What you will do » In the entries below, find the string "front" and return each line holding it.

____

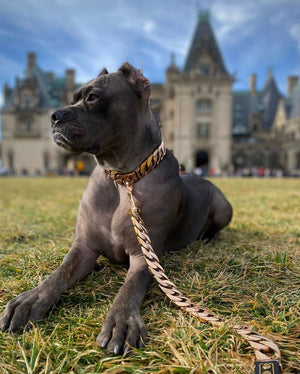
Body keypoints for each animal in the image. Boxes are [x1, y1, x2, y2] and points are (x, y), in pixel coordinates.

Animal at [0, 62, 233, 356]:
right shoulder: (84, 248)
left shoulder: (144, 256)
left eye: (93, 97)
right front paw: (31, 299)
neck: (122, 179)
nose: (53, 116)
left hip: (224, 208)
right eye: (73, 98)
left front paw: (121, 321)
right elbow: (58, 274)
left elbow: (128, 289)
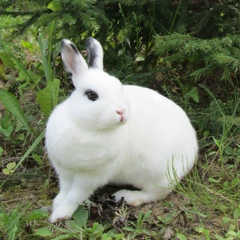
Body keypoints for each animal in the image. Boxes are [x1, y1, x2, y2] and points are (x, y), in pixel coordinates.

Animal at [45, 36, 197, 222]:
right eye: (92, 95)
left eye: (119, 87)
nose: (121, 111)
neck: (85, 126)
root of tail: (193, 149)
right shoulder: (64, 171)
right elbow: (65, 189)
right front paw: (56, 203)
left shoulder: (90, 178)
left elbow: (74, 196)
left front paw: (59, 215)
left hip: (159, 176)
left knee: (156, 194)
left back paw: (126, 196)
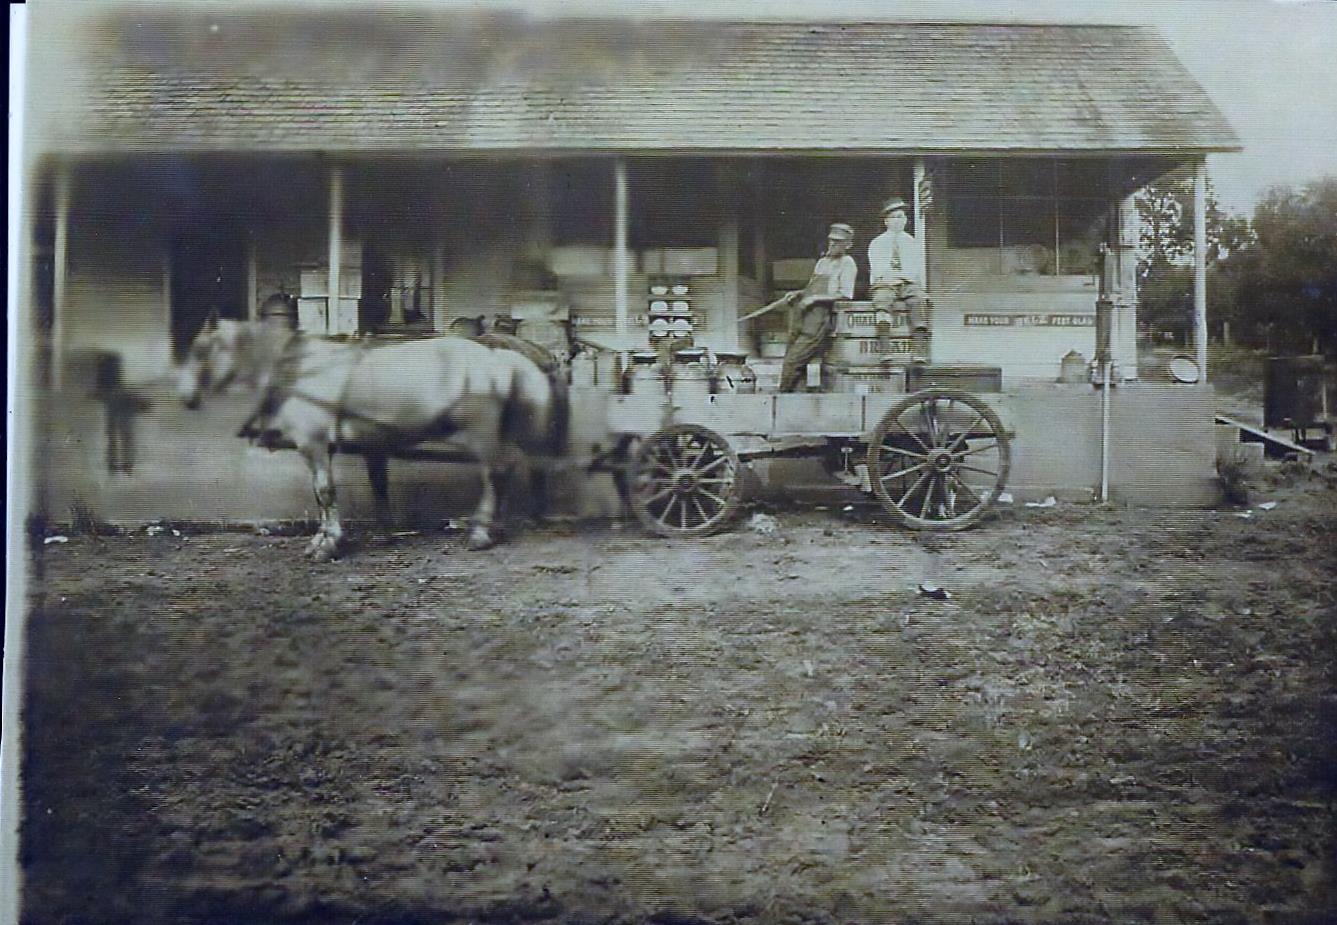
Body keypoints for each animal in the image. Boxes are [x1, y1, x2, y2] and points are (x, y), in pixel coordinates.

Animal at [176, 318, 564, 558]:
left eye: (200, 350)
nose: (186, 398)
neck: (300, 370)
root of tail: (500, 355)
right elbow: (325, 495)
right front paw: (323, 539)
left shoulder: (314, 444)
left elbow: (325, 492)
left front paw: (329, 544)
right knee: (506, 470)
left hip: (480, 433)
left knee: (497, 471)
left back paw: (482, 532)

____

Response »
right front paw: (31, 299)
left front paw: (121, 321)
right front paw: (56, 203)
left front paw: (59, 215)
right front paw: (323, 539)
left front paw: (329, 544)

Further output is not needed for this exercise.